There wasn't much surprise in the House of Representatives' vote to avoid a government shutdown while stripping all discretionary funding for the Affordable Care Act.
But three Congressmen did buck party lines in the vote. One Republican voted against the bill, and two Democrats voted in favor of it.
Rep. Scott Rigell (R-Va.) was the lone Republican to vote against the bill (four Republicans did not vote). But his objection didn't really relate to Obamacare.
He voted no because he opposes continuing resolutions, stopgap bills like this one that fund the whole government for a period of months. He wants to get back to regular budget order: funding the government through 12 separate, year-long bills for different functional areas.

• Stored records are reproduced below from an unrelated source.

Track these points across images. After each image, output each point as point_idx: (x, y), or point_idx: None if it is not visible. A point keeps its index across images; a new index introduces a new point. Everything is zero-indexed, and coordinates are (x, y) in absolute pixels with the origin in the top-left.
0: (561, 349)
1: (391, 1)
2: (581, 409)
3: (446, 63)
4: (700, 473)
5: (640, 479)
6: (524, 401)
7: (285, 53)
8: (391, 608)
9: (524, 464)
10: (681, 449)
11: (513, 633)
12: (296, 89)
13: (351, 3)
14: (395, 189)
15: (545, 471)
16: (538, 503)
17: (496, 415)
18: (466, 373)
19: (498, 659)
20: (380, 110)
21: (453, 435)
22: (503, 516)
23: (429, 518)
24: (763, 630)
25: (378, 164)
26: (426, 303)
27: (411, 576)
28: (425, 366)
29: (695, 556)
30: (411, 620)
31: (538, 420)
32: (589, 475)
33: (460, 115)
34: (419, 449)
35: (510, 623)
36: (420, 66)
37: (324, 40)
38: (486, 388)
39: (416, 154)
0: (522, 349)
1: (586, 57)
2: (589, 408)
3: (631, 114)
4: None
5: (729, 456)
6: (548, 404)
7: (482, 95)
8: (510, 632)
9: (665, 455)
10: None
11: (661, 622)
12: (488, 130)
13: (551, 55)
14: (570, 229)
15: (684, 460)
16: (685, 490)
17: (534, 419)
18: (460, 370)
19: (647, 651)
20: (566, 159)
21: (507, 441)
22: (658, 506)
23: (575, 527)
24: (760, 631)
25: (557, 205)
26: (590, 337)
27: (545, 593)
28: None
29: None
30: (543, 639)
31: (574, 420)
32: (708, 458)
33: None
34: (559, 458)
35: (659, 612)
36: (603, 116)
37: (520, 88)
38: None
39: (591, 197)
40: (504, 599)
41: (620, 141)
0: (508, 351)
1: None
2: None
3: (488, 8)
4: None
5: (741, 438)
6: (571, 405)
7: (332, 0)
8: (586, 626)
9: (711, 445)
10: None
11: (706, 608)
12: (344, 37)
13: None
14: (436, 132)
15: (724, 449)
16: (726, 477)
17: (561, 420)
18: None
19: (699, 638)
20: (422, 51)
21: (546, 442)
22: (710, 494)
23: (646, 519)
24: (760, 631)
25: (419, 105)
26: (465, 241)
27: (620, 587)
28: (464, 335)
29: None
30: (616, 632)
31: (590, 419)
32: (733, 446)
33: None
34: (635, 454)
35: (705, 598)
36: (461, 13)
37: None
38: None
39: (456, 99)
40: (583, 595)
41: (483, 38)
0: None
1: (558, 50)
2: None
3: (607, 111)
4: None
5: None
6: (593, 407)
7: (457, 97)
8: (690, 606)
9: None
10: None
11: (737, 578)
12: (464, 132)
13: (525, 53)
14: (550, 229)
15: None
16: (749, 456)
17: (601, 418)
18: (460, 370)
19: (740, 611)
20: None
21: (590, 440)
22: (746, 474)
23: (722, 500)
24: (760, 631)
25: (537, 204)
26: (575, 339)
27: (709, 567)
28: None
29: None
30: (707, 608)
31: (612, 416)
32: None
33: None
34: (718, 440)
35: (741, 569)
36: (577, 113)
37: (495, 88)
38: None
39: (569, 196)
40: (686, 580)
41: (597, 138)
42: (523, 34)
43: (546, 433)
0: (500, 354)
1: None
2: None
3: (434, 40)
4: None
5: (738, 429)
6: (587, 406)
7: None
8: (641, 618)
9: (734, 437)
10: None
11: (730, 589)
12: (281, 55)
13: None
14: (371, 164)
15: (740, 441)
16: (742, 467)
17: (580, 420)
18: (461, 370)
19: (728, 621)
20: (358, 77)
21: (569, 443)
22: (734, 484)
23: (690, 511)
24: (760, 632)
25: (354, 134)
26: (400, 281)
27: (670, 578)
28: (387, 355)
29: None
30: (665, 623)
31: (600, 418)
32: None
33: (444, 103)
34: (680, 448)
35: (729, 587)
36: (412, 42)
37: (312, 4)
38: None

Rigell also represents a military-heavy district, and he decried the continuing resolution's failure to address sequestration cuts.
"This CR fails to address the sequester that is negatively impacting those who wear our nation’s uniform and is the result of Congress’ inability to pass the 12 appropriations bills necessary to properly fund the government on time. What is needed is a comprehensive solution to our nation’s fiscal challenges, including a replacement for sequestration," Rigell said in a statement.
The two Democrats who defied most of their party were Reps. Jim Matheson (D-Utah) and Mike McIntyre (D-N.C.). They both represent conservative districts and voted against the Affordable Care Act when it first passed in 2010.
Both Congressmen said in statements that they felt it irresponsible to let the government shut down, though Matheson made it clear that he opposed the inclusion of the language that defunds Obamacare.
McIntyre, though, has voted dozens of times to repeal Obamacare in its entirety or in certain portions. And he said that's why he voted to defund it on Friday.
“My record on the health care law has been crystal clear – I voted against it when it was first considered, have voted to repeal it dozens of times, and today voted to defund it," McIntyre said. "The need for health care reform is clear, but this law is not the right approach for our citizens, communities, and businesses.”